As tenants take networked virtual machines (VMs) as their requirements, effective placement of VMs is needed to reduce the network cost in cloud data centers. The cost is one of the major concerns ...for the cloud providers. In addition to the cost caused by network traffics (N-cost), the cost caused by the utilization of physical machines (PM-cost) is also non-negligible. In this paper, we focus on the optimized placement of VMs to minimize the cost, the combination of N-cost and PM-cost. We define N-cost by various functions, according to different communication models. We formulate the placement problem, and prove it to be NP-hard. We investigate the problem from two aspects. Firstly, we put a special emphasis on minimizing the N-cost with fixed PM-cost. For the case that tenants request the same amount of VMs, we present optimal algorithms under various definitions of N-cost.

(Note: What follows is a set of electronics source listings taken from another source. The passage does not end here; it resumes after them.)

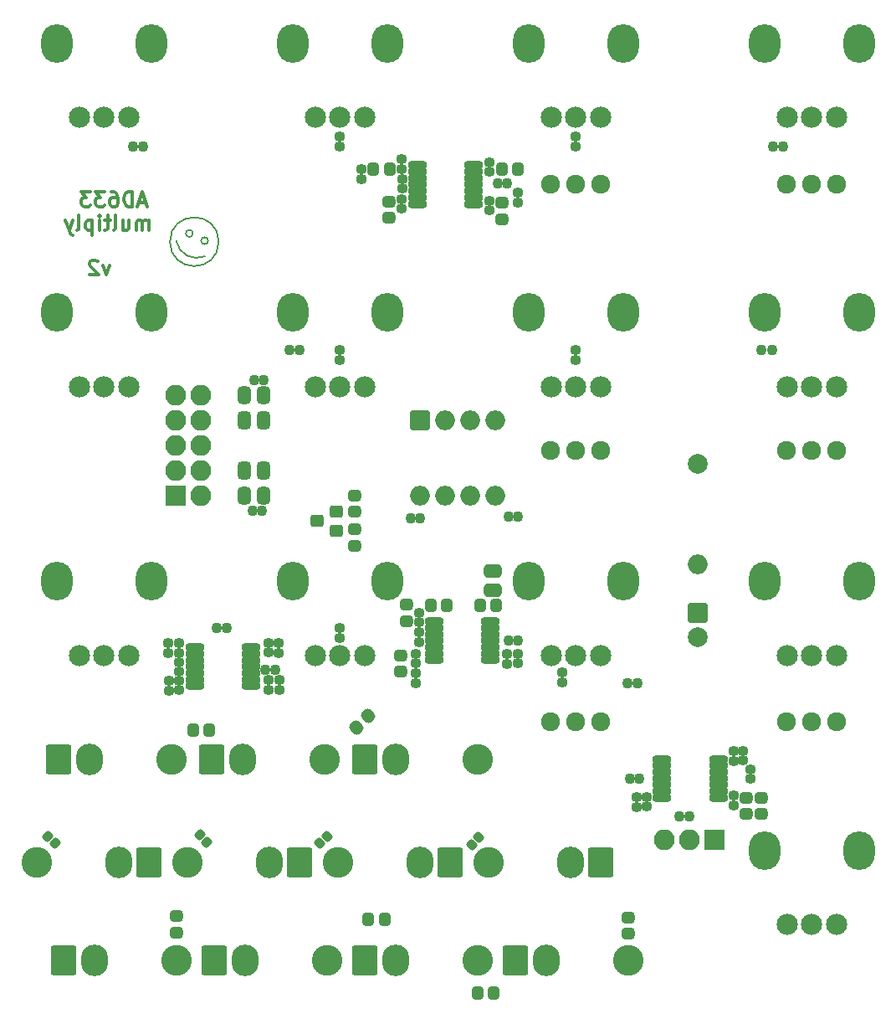
<source format=gbs>
G04 #@! TF.GenerationSoftware,KiCad,Pcbnew,(6.0.0)*
G04 #@! TF.CreationDate,2022-02-23T18:40:55+01:00*
G04 #@! TF.ProjectId,ad633muliply,61643633-336d-4756-9c69-706c792e6b69,rev?*
G04 #@! TF.SameCoordinates,Original*
G04 #@! TF.FileFunction,Soldermask,Bot*
G04 #@! TF.FilePolarity,Negative*
%FSLAX46Y46*%
G04 Gerber Fmt 4.6, Leading zero omitted, Abs format (unit mm)*
G04 Created by KiCad (PCBNEW (6.0.0)) date 2022-02-23 18:40:55*
%MOMM*%
%LPD*%
G01*
G04 APERTURE LIST*
G04 Aperture macros list*
%AMRoundRect*
0 Rectangle with rounded corners*
0 $1 Rounding radius*
0 $2 $3 $4 $5 $6 $7 $8 $9 X,Y pos of 4 corners*
0 Add a 4 corners polygon primitive as box body*
4,1,4,$2,$3,$4,$5,$6,$7,$8,$9,$2,$3,0*
0 Add four circle primitives for the rounded corners*
1,1,$1+$1,$2,$3*
1,1,$1+$1,$4,$5*
1,1,$1+$1,$6,$7*
1,1,$1+$1,$8,$9*
0 Add four rect primitives between the rounded corners*
20,1,$1+$1,$2,$3,$4,$5,0*
20,1,$1+$1,$4,$5,$6,$7,0*
20,1,$1+$1,$6,$7,$8,$9,0*
20,1,$1+$1,$8,$9,$2,$3,0*%
G04 Aperture macros list end*
%ADD10C,0.200000*%
%ADD11C,0.330000*%
%ADD12RoundRect,0.200000X1.075000X-1.300000X1.075000X1.300000X-1.075000X1.300000X-1.075000X-1.300000X0*%
%ADD13C,3.100000*%
%ADD14O,2.750000X3.200000*%
%ADD15O,3.200000X3.900000*%
%ADD16C,2.150000*%
%ADD17RoundRect,0.200000X-1.075000X1.300000X-1.075000X-1.300000X1.075000X-1.300000X1.075000X1.300000X0*%
%ADD18C,1.924000*%
%ADD19RoundRect,0.340000X-0.170000X0.140000X-0.170000X-0.140000X0.170000X-0.140000X0.170000X0.140000X0*%
%ADD20RoundRect,0.340000X0.170000X-0.140000X0.170000X0.140000X-0.170000X0.140000X-0.170000X-0.140000X0*%
%ADD21RoundRect,0.335000X-0.226274X-0.035355X-0.035355X-0.226274X0.226274X0.035355X0.035355X0.226274X0*%
%ADD22RoundRect,0.335000X-0.135000X-0.185000X0.135000X-0.185000X0.135000X0.185000X-0.135000X0.185000X0*%
%ADD23RoundRect,0.335000X-0.185000X0.135000X-0.185000X-0.135000X0.185000X-0.135000X0.185000X0.135000X0*%
%ADD24RoundRect,0.335000X0.185000X-0.135000X0.185000X0.135000X-0.185000X0.135000X-0.185000X-0.135000X0*%
%ADD25RoundRect,0.335000X-0.035355X0.226274X-0.226274X0.035355X0.035355X-0.226274X0.226274X-0.035355X0*%
%ADD26RoundRect,0.335000X0.135000X0.185000X-0.135000X0.185000X-0.135000X-0.185000X0.135000X-0.185000X0*%
%ADD27RoundRect,0.450000X-0.250000X-0.475000X0.250000X-0.475000X0.250000X0.475000X-0.250000X0.475000X0*%
%ADD28RoundRect,0.340000X0.140000X0.170000X-0.140000X0.170000X-0.140000X-0.170000X0.140000X-0.170000X0*%
%ADD29RoundRect,0.340000X-0.140000X-0.170000X0.140000X-0.170000X0.140000X0.170000X-0.140000X0.170000X0*%
%ADD30RoundRect,0.400000X0.200000X0.275000X-0.200000X0.275000X-0.200000X-0.275000X0.200000X-0.275000X0*%
%ADD31RoundRect,0.300000X0.637500X0.100000X-0.637500X0.100000X-0.637500X-0.100000X0.637500X-0.100000X0*%
%ADD32RoundRect,0.200000X-0.800000X0.800000X-0.800000X-0.800000X0.800000X-0.800000X0.800000X0.800000X0*%
%ADD33O,2.000000X2.000000*%
%ADD34RoundRect,0.200000X0.850000X-0.850000X0.850000X0.850000X-0.850000X0.850000X-0.850000X-0.850000X0*%
%ADD35O,2.100000X2.100000*%
%ADD36RoundRect,0.400000X-0.053033X0.335876X-0.335876X0.053033X0.053033X-0.335876X0.335876X-0.053033X0*%
%ADD37RoundRect,0.400000X-0.200000X-0.275000X0.200000X-0.275000X0.200000X0.275000X-0.200000X0.275000X0*%
%ADD38RoundRect,0.400000X-0.275000X0.200000X-0.275000X-0.200000X0.275000X-0.200000X0.275000X0.200000X0*%
%ADD39RoundRect,0.300000X-0.637500X-0.100000X0.637500X-0.100000X0.637500X0.100000X-0.637500X0.100000X0*%
%ADD40RoundRect,0.400000X0.275000X-0.200000X0.275000X0.200000X-0.275000X0.200000X-0.275000X-0.200000X0*%
%ADD41C,2.000000*%
%ADD42RoundRect,0.443750X-0.243750X-0.456250X0.243750X-0.456250X0.243750X0.456250X-0.243750X0.456250X0*%
%ADD43RoundRect,0.200000X-0.850000X-0.850000X0.850000X-0.850000X0.850000X0.850000X-0.850000X0.850000X0*%
%ADD44RoundRect,0.450000X0.250000X0.475000X-0.250000X0.475000X-0.250000X-0.475000X0.250000X-0.475000X0*%
%ADD45RoundRect,0.200000X0.450000X0.400000X-0.450000X0.400000X-0.450000X-0.400000X0.450000X-0.400000X0*%
%ADD46RoundRect,0.450000X0.475000X-0.250000X0.475000X0.250000X-0.475000X0.250000X-0.475000X-0.250000X0*%
G04 APERTURE END LIST*
D10*
X94455161Y-94778421D02*
G75*
G03*
X94455161Y-94778421I-359210J0D01*
G01*
X97066598Y-95616621D02*
G75*
G03*
X97066598Y-95616621I-2466432J0D01*
G01*
X96004561Y-95515021D02*
G75*
G03*
X96004561Y-95515021I-359210J0D01*
G01*
X92770001Y-95530000D02*
G75*
G03*
X95680713Y-97095654I2078634J375912D01*
G01*
X96004561Y-95515021D02*
G75*
G03*
X96004561Y-95515021I-359210J0D01*
G01*
D11*
X89678428Y-91630500D02*
X88964142Y-91630500D01*
X89821285Y-92059071D02*
X89321285Y-90559071D01*
X88821285Y-92059071D01*
X88321285Y-92059071D02*
X88321285Y-90559071D01*
X87964142Y-90559071D01*
X87749857Y-90630500D01*
X87607000Y-90773357D01*
X87535571Y-90916214D01*
X87464142Y-91201928D01*
X87464142Y-91416214D01*
X87535571Y-91701928D01*
X87607000Y-91844785D01*
X87749857Y-91987642D01*
X87964142Y-92059071D01*
X88321285Y-92059071D01*
X86178428Y-90559071D02*
X86464142Y-90559071D01*
X86607000Y-90630500D01*
X86678428Y-90701928D01*
X86821285Y-90916214D01*
X86892714Y-91201928D01*
X86892714Y-91773357D01*
X86821285Y-91916214D01*
X86749857Y-91987642D01*
X86607000Y-92059071D01*
X86321285Y-92059071D01*
X86178428Y-91987642D01*
X86107000Y-91916214D01*
X86035571Y-91773357D01*
X86035571Y-91416214D01*
X86107000Y-91273357D01*
X86178428Y-91201928D01*
X86321285Y-91130500D01*
X86607000Y-91130500D01*
X86749857Y-91201928D01*
X86821285Y-91273357D01*
X86892714Y-91416214D01*
X85535571Y-90559071D02*
X84607000Y-90559071D01*
X85107000Y-91130500D01*
X84892714Y-91130500D01*
X84749857Y-91201928D01*
X84678428Y-91273357D01*
X84607000Y-91416214D01*
X84607000Y-91773357D01*
X84678428Y-91916214D01*
X84749857Y-91987642D01*
X84892714Y-92059071D01*
X85321285Y-92059071D01*
X85464142Y-91987642D01*
X85535571Y-91916214D01*
X84107000Y-90559071D02*
X83178428Y-90559071D01*
X83678428Y-91130500D01*
X83464142Y-91130500D01*
X83321285Y-91201928D01*
X83249857Y-91273357D01*
X83178428Y-91416214D01*
X83178428Y-91773357D01*
X83249857Y-91916214D01*
X83321285Y-91987642D01*
X83464142Y-92059071D01*
X83892714Y-92059071D01*
X84035571Y-91987642D01*
X84107000Y-91916214D01*
X89999857Y-94474071D02*
X89999857Y-93474071D01*
X89999857Y-93616928D02*
X89928428Y-93545500D01*
X89785571Y-93474071D01*
X89571285Y-93474071D01*
X89428428Y-93545500D01*
X89357000Y-93688357D01*
X89357000Y-94474071D01*
X89357000Y-93688357D02*
X89285571Y-93545500D01*
X89142714Y-93474071D01*
X88928428Y-93474071D01*
X88785571Y-93545500D01*
X88714142Y-93688357D01*
X88714142Y-94474071D01*
X87357000Y-93474071D02*
X87357000Y-94474071D01*
X87999857Y-93474071D02*
X87999857Y-94259785D01*
X87928428Y-94402642D01*
X87785571Y-94474071D01*
X87571285Y-94474071D01*
X87428428Y-94402642D01*
X87357000Y-94331214D01*
X86428428Y-94474071D02*
X86571285Y-94402642D01*
X86642714Y-94259785D01*
X86642714Y-92974071D01*
X86071285Y-93474071D02*
X85499857Y-93474071D01*
X85857000Y-92974071D02*
X85857000Y-94259785D01*
X85785571Y-94402642D01*
X85642714Y-94474071D01*
X85499857Y-94474071D01*
X84999857Y-94474071D02*
X84999857Y-93474071D01*
X84999857Y-92974071D02*
X85071285Y-93045500D01*
X84999857Y-93116928D01*
X84928428Y-93045500D01*
X84999857Y-92974071D01*
X84999857Y-93116928D01*
X84285571Y-93474071D02*
X84285571Y-94974071D01*
X84285571Y-93545500D02*
X84142714Y-93474071D01*
X83857000Y-93474071D01*
X83714142Y-93545500D01*
X83642714Y-93616928D01*
X83571285Y-93759785D01*
X83571285Y-94188357D01*
X83642714Y-94331214D01*
X83714142Y-94402642D01*
X83857000Y-94474071D01*
X84142714Y-94474071D01*
X84285571Y-94402642D01*
X82714142Y-94474071D02*
X82857000Y-94402642D01*
X82928428Y-94259785D01*
X82928428Y-92974071D01*
X82285571Y-93474071D02*
X81928428Y-94474071D01*
X81571285Y-93474071D02*
X81928428Y-94474071D01*
X82071285Y-94831214D01*
X82142714Y-94902642D01*
X82285571Y-94974071D01*
X86039428Y-97981571D02*
X85682285Y-98981571D01*
X85325142Y-97981571D01*
X84825142Y-97624428D02*
X84753714Y-97553000D01*
X84610857Y-97481571D01*
X84253714Y-97481571D01*
X84110857Y-97553000D01*
X84039428Y-97624428D01*
X83968000Y-97767285D01*
X83968000Y-97910142D01*
X84039428Y-98124428D01*
X84896571Y-98981571D01*
X83968000Y-98981571D01*
D12*
X90048000Y-158374000D03*
D13*
X78648000Y-158374000D03*
D14*
X86948000Y-158374000D03*
D12*
X120528000Y-158374000D03*
D13*
X109128000Y-158374000D03*
D14*
X117428000Y-158374000D03*
D15*
X80676000Y-102769166D03*
X90276000Y-102769166D03*
D16*
X82976000Y-110269166D03*
X85476000Y-110269166D03*
X87976000Y-110269166D03*
D15*
X90276000Y-129968332D03*
X80676000Y-129968332D03*
D16*
X82976000Y-137468332D03*
X85476000Y-137468332D03*
X87976000Y-137468332D03*
D15*
X114152000Y-102769166D03*
X104552000Y-102769166D03*
D16*
X106852000Y-110269166D03*
X109352000Y-110269166D03*
X111852000Y-110269166D03*
D15*
X104552000Y-129968332D03*
X114152000Y-129968332D03*
D16*
X106852000Y-137468332D03*
X109352000Y-137468332D03*
X111852000Y-137468332D03*
D15*
X128428000Y-102769166D03*
X138028000Y-102769166D03*
D16*
X130728000Y-110269166D03*
X133228000Y-110269166D03*
X135728000Y-110269166D03*
D15*
X128428000Y-129968332D03*
X138028000Y-129968332D03*
D16*
X130728000Y-137468332D03*
X133228000Y-137468332D03*
X135728000Y-137468332D03*
D15*
X161904000Y-75570000D03*
X152304000Y-75570000D03*
D16*
X154604000Y-83070000D03*
X157104000Y-83070000D03*
X159604000Y-83070000D03*
D15*
X152304000Y-102769166D03*
X161904000Y-102769166D03*
D16*
X154604000Y-110269166D03*
X157104000Y-110269166D03*
X159604000Y-110269166D03*
D15*
X161904000Y-129968332D03*
X152304000Y-129968332D03*
D16*
X154604000Y-137468332D03*
X157104000Y-137468332D03*
X159604000Y-137468332D03*
D12*
X135768000Y-158374000D03*
D13*
X124368000Y-158374000D03*
D14*
X132668000Y-158374000D03*
D17*
X127132000Y-168280000D03*
D13*
X138532000Y-168280000D03*
D14*
X130232000Y-168280000D03*
D17*
X111892000Y-168280000D03*
D13*
X123292000Y-168280000D03*
D14*
X114992000Y-168280000D03*
D12*
X105288000Y-158374000D03*
D13*
X93888000Y-158374000D03*
D14*
X102188000Y-158374000D03*
D15*
X161904000Y-157165000D03*
X152304000Y-157165000D03*
D16*
X154604000Y-164665000D03*
X157104000Y-164665000D03*
X159604000Y-164665000D03*
D15*
X128428000Y-75570000D03*
X138028000Y-75570000D03*
D16*
X130728000Y-83070000D03*
X133228000Y-83070000D03*
X135728000Y-83070000D03*
D15*
X80676000Y-75570000D03*
X90276000Y-75570000D03*
D16*
X82976000Y-83070000D03*
X85476000Y-83070000D03*
X87976000Y-83070000D03*
D15*
X104552000Y-75570000D03*
X114152000Y-75570000D03*
D16*
X106852000Y-83070000D03*
X109352000Y-83070000D03*
X111852000Y-83070000D03*
D17*
X81412000Y-168280000D03*
D13*
X92812000Y-168280000D03*
D14*
X84512000Y-168280000D03*
D18*
X130688000Y-89794000D03*
X133228000Y-89794000D03*
X135768000Y-89794000D03*
X130688000Y-116718000D03*
X133228000Y-116718000D03*
X135768000Y-116718000D03*
X130688000Y-144150000D03*
X133228000Y-144150000D03*
X135768000Y-144150000D03*
X154564000Y-89794000D03*
X157104000Y-89794000D03*
X159644000Y-89794000D03*
X154564000Y-116718000D03*
X157104000Y-116718000D03*
X159644000Y-116718000D03*
X154564000Y-144150000D03*
X157104000Y-144150000D03*
X159644000Y-144150000D03*
D17*
X96398000Y-147960000D03*
D13*
X107798000Y-147960000D03*
D14*
X99498000Y-147960000D03*
D17*
X111892000Y-147960000D03*
D13*
X123292000Y-147960000D03*
D14*
X114992000Y-147960000D03*
D17*
X80904000Y-147960000D03*
D13*
X92304000Y-147960000D03*
D14*
X84004000Y-147960000D03*
D17*
X96652000Y-168280000D03*
D13*
X108052000Y-168280000D03*
D14*
X99752000Y-168280000D03*
D19*
X102087600Y-136202400D03*
X102087600Y-137162400D03*
D20*
X102138400Y-140921600D03*
X102138400Y-139961600D03*
D19*
X115575000Y-87282000D03*
X115575000Y-88242000D03*
D20*
X117022800Y-138252000D03*
X117022800Y-137292000D03*
D21*
X79801752Y-155747752D03*
X80523000Y-156469000D03*
D22*
X104270000Y-106558000D03*
X105290000Y-106558000D03*
X96853200Y-134650400D03*
X97873200Y-134650400D03*
D23*
X91978400Y-136170400D03*
X91978400Y-137190400D03*
D21*
X95168752Y-155620752D03*
X95890000Y-156342000D03*
D24*
X109352000Y-107574000D03*
X109352000Y-106554000D03*
X109352000Y-135666400D03*
X109352000Y-134646400D03*
D23*
X103154400Y-136170400D03*
X103154400Y-137190400D03*
D25*
X108041248Y-155747752D03*
X107320000Y-156469000D03*
D24*
X133228000Y-107578000D03*
X133228000Y-106558000D03*
D23*
X131856400Y-139195000D03*
X131856400Y-140215000D03*
D24*
X103205200Y-140953600D03*
X103205200Y-139933600D03*
D26*
X153044000Y-106558000D03*
X152024000Y-106558000D03*
X139480400Y-140238400D03*
X138460400Y-140238400D03*
D25*
X123408248Y-155874752D03*
X122687000Y-156596000D03*
D27*
X99700000Y-113670000D03*
X101600000Y-113670000D03*
D20*
X115651200Y-90223200D03*
X115651200Y-89263200D03*
D19*
X150906400Y-148953200D03*
X150906400Y-149913200D03*
D28*
X139628800Y-149890400D03*
X138668800Y-149890400D03*
D29*
X126420800Y-123423600D03*
X127380800Y-123423600D03*
D20*
X93096000Y-140944400D03*
X93096000Y-139984400D03*
X149230000Y-152605600D03*
X149230000Y-151645600D03*
D23*
X133228000Y-84964000D03*
X133228000Y-85984000D03*
D22*
X88397000Y-85984000D03*
X89417000Y-85984000D03*
D30*
X124921200Y-171582000D03*
X123271200Y-171582000D03*
D31*
X122900200Y-87894800D03*
X122900200Y-88544800D03*
X122900200Y-89194800D03*
X122900200Y-89844800D03*
X122900200Y-90494800D03*
X122900200Y-91144800D03*
X122900200Y-91794800D03*
X117175200Y-91794800D03*
X117175200Y-91144800D03*
X117175200Y-90494800D03*
X117175200Y-89844800D03*
X117175200Y-89194800D03*
X117175200Y-88544800D03*
X117175200Y-87894800D03*
X147639800Y-147940400D03*
X147639800Y-148590400D03*
X147639800Y-149240400D03*
X147639800Y-149890400D03*
X147639800Y-150540400D03*
X147639800Y-151190400D03*
X147639800Y-151840400D03*
X141914800Y-151840400D03*
X141914800Y-151190400D03*
X141914800Y-150540400D03*
X141914800Y-149890400D03*
X141914800Y-149240400D03*
X141914800Y-148590400D03*
X141914800Y-147940400D03*
D32*
X117480000Y-113670000D03*
D33*
X120020000Y-113670000D03*
X122560000Y-113670000D03*
X125100000Y-113670000D03*
X125100000Y-121290000D03*
X122560000Y-121290000D03*
X120020000Y-121290000D03*
X117480000Y-121290000D03*
D20*
X140390800Y-152730000D03*
X140390800Y-151770000D03*
D34*
X147248800Y-156138800D03*
D35*
X144708800Y-156138800D03*
X142168800Y-156138800D03*
D36*
X112169726Y-143566637D03*
X111003000Y-144733363D03*
D37*
X118534600Y-132415200D03*
X120184600Y-132415200D03*
D19*
X117327600Y-135135600D03*
X117327600Y-136095600D03*
D29*
X126420800Y-135920400D03*
X127380800Y-135920400D03*
D20*
X124465000Y-92461000D03*
X124465000Y-91501000D03*
D38*
X125735000Y-91699000D03*
X125735000Y-93349000D03*
D39*
X118867000Y-137921200D03*
X118867000Y-137271200D03*
X118867000Y-136621200D03*
X118867000Y-135971200D03*
X118867000Y-135321200D03*
X118867000Y-134671200D03*
X118867000Y-134021200D03*
X124592000Y-134021200D03*
X124592000Y-134671200D03*
X124592000Y-135321200D03*
X124592000Y-135971200D03*
X124592000Y-136621200D03*
X124592000Y-137271200D03*
X124592000Y-137921200D03*
D40*
X152024000Y-153509400D03*
X152024000Y-151859400D03*
D38*
X150500000Y-151859400D03*
X150500000Y-153509400D03*
X138562000Y-163949800D03*
X138562000Y-165599800D03*
D30*
X96143000Y-145039000D03*
X94493000Y-145039000D03*
D20*
X115575000Y-92278000D03*
X115575000Y-91318000D03*
D19*
X117327600Y-133154400D03*
X117327600Y-134114400D03*
D24*
X111511000Y-89286000D03*
X111511000Y-88266000D03*
X117022800Y-140291200D03*
X117022800Y-139271200D03*
X127386000Y-91699000D03*
X127386000Y-90679000D03*
D32*
X145547000Y-133141000D03*
D41*
X145547000Y-135641000D03*
D23*
X139374800Y-151768000D03*
X139374800Y-152788000D03*
D26*
X144710800Y-153751200D03*
X143690800Y-153751200D03*
D23*
X149179200Y-147094400D03*
X149179200Y-148114400D03*
D38*
X92842000Y-163836000D03*
X92842000Y-165486000D03*
D41*
X145547000Y-118115000D03*
D33*
X145547000Y-128275000D03*
D42*
X99700000Y-121290000D03*
X101575000Y-121290000D03*
X99700000Y-111130000D03*
X101575000Y-111130000D03*
D35*
X95255000Y-121290000D03*
D43*
X92715000Y-121290000D03*
D35*
X95255000Y-118750000D03*
X92715000Y-116210000D03*
X95255000Y-116210000D03*
X92715000Y-113670000D03*
X95255000Y-113670000D03*
X92715000Y-118750000D03*
X95255000Y-111130000D03*
X92715000Y-111130000D03*
D19*
X150144400Y-147101600D03*
X150144400Y-148061600D03*
D20*
X127386000Y-138252000D03*
X127386000Y-137292000D03*
D23*
X126243000Y-137292000D03*
X126243000Y-138312000D03*
D44*
X101600000Y-118750000D03*
X99700000Y-118750000D03*
D20*
X93096000Y-139070000D03*
X93096000Y-138110000D03*
D29*
X101810800Y-138917600D03*
X102770800Y-138917600D03*
D28*
X126263200Y-89692400D03*
X125303200Y-89692400D03*
D29*
X116520000Y-123576000D03*
X117480000Y-123576000D03*
X100518000Y-122814000D03*
X101478000Y-122814000D03*
D28*
X101605000Y-109606000D03*
X100645000Y-109606000D03*
D19*
X124465000Y-87564000D03*
X124465000Y-88524000D03*
D45*
X108996400Y-122915600D03*
X108996400Y-124815600D03*
X106996400Y-123865600D03*
D30*
X113846800Y-164114400D03*
X112196800Y-164114400D03*
D24*
X92029200Y-141004400D03*
X92029200Y-139984400D03*
D26*
X154183000Y-85984000D03*
X153163000Y-85984000D03*
D23*
X109352000Y-84964000D03*
X109352000Y-85984000D03*
D38*
X110876000Y-121265600D03*
X110876000Y-122915600D03*
D40*
X110876000Y-126370000D03*
X110876000Y-124720000D03*
D46*
X124846000Y-130825200D03*
X124846000Y-128925200D03*
D30*
X125163000Y-132364400D03*
X123513000Y-132364400D03*
D37*
X125736000Y-88270000D03*
X127386000Y-88270000D03*
D38*
X115498800Y-137444400D03*
X115498800Y-139094400D03*
X114305000Y-91572000D03*
X114305000Y-93222000D03*
D40*
X116057600Y-133990000D03*
X116057600Y-132340000D03*
D39*
X94635400Y-140543200D03*
X94635400Y-139893200D03*
X94635400Y-139243200D03*
X94635400Y-138593200D03*
X94635400Y-137943200D03*
X94635400Y-137293200D03*
X94635400Y-136643200D03*
X100360400Y-136643200D03*
X100360400Y-137293200D03*
X100360400Y-137943200D03*
X100360400Y-138593200D03*
X100360400Y-139243200D03*
X100360400Y-139893200D03*
X100360400Y-140543200D03*
D19*
X93096000Y-136230400D03*
X93096000Y-137190400D03*
D30*
X114368000Y-88270000D03*
X112718000Y-88270000D03*
M02*

</source>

For the case that tenants require different numbers of VMs, we propose an approximation algorithm. Also, a greedy algorithm is implemented as the baseline to evaluate the performance. Secondly, we study the general case of the VM placement problem, in which both N-cost and PM-cost are taken into account. We present an effective binary-search-based algorithm to determine how many PMs should be used, which makes a tradeoff between PM-cost and N-cost. For all of the algorithms, we conduct theoretical analysis and extensive simulations to evaluate their performance and efficiency.